Records taken from a dataset:

== Segment start ==

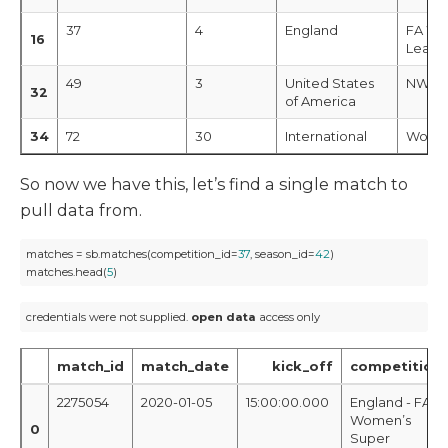
37
4
England
FA Wo
16
Leagu
49
3
United States
NWSL
32
of America
34
72
30
International
Women
So now we have this, let’s find a single match to
pull data from.
matches = sb.matches(competition_id=
37
, season_id=
42
)

matches.head(
5
)
credentials were not supplied. 
open
data
 access only
match_id
match_date
kick_off
competition
2275054
2020-01-05
15:00:00.000
England - FA
Women’s
0
Super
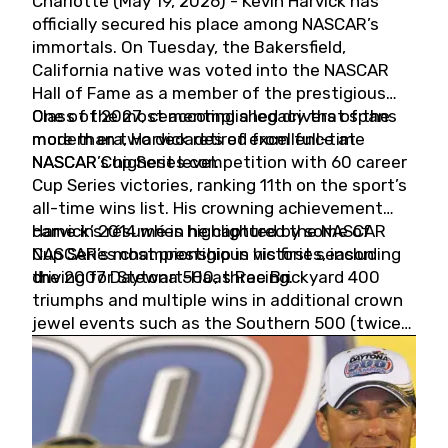
Charlotte (May 19, 2026) - Kevin Harvick has
officially secured his place among NASCAR’s
immortals. On Tuesday, the Bakersfield,
California native was voted into the NASCAR
Hall of Fame as a member of the prestigious
Class of 2027, cementing a legacy that spans
One of the most accomplished drivers of the
more than two decades of excellence at
modern era, Harvick retired from full-time
NASCAR’s highest level.
NASCAR Cup Series competition with 60 career
Cup Series victories, ranking 11th on the sport’s
all-time wins list. His crowning achievement
came in 2014 when he captured the NASCAR
Harvick’s résumé is highlighted by some of
Cup Series championship in his first season
NASCAR’s most prestigious victories, including
driving for Stewart-Haas Racing.
the 2007 Daytona 500, three Brickyard 400
triumphs and multiple wins in additional crown
jewel events such as the Southern 500 (twice)
and the Coca-Cola 600 (twice).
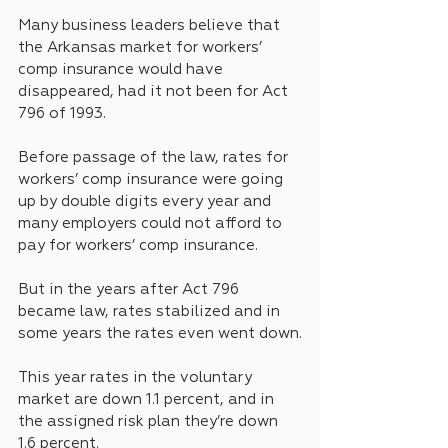
Many business leaders believe that 
the Arkansas market for workers’ 
comp insurance would have 
disappeared, had it not been for Act 
796 of 1993.
Before passage of the law, rates for 
workers’ comp insurance were going 
up by double digits every year and 
many employers could not afford to 
pay for workers’ comp insurance.
But in the years after Act 796 
became law, rates stabilized and in 
some years the rates even went down.
This year rates in the voluntary 
market are down 1.1 percent, and in 
the assigned risk plan they’re down 
1.6 percent.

== Segment end ==

◆ **Problem to work on**
Format every line of the material above as a numbered list, leaving out blank lines. Do not include the pictures in your answer.

◆ **Exercise response**
1. 37
2. 4
3. England
4. FA Wo
5. 16
6. Leagu
7. 49
8. 3
9. United States
10. NWSL
11. 32
12. of America
13. 34
14. 72
15. 30
16. International
17. Women
18. So now we have this, let’s find a single match to
19. pull data from.
20. matches = sb.matches(competition_id=
21. 37
22. , season_id=
23. 42
24. )
25. matches.head(
26. 5
27. )
28. credentials were not supplied. 
29. open
30. data
31.  access only
32. match_id
33. match_date
34. kick_off
35. competition
36. 2275054
37. 2020-01-05
38. 15:00:00.000
39. England - FA
40. Women’s
41. 0
42. Super
43. Charlotte (May 19, 2026) - Kevin Harvick has
44. officially secured his place among NASCAR’s
45. immortals. On Tuesday, the Bakersfield,
46. California native was voted into the NASCAR
47. Hall of Fame as a member of the prestigious
48. Class of 2027, cementing a legacy that spans
49. One of the most accomplished drivers of the
50. more than two decades of excellence at
51. modern era, Harvick retired from full-time
52. NASCAR’s highest level.
53. NASCAR Cup Series competition with 60 career
54. Cup Series victories, ranking 11th on the sport’s
55. all-time wins list. His crowning achievement
56. came in 2014 when he captured the NASCAR
57. Harvick’s résumé is highlighted by some of
58. Cup Series championship in his first season
59. NASCAR’s most prestigious victories, including
60. driving for Stewart-Haas Racing.
61. the 2007 Daytona 500, three Brickyard 400
62. triumphs and multiple wins in additional crown
63. jewel events such as the Southern 500 (twice)
64. and the Coca-Cola 600 (twice).
65. Many business leaders believe that 
66. the Arkansas market for workers’ 
67. comp insurance would have 
68. disappeared, had it not been for Act 
69. 796 of 1993.
70. Before passage of the law, rates for 
71. workers’ comp insurance were going 
72. up by double digits every year and 
73. many employers could not afford to 
74. pay for workers’ comp insurance.
75. But in the years after Act 796 
76. became law, rates stabilized and in 
77. some years the rates even went down.
78. This year rates in the voluntary 
79. market are down 1.1 percent, and in 
80. the assigned risk plan they’re down 
81. 1.6 percent.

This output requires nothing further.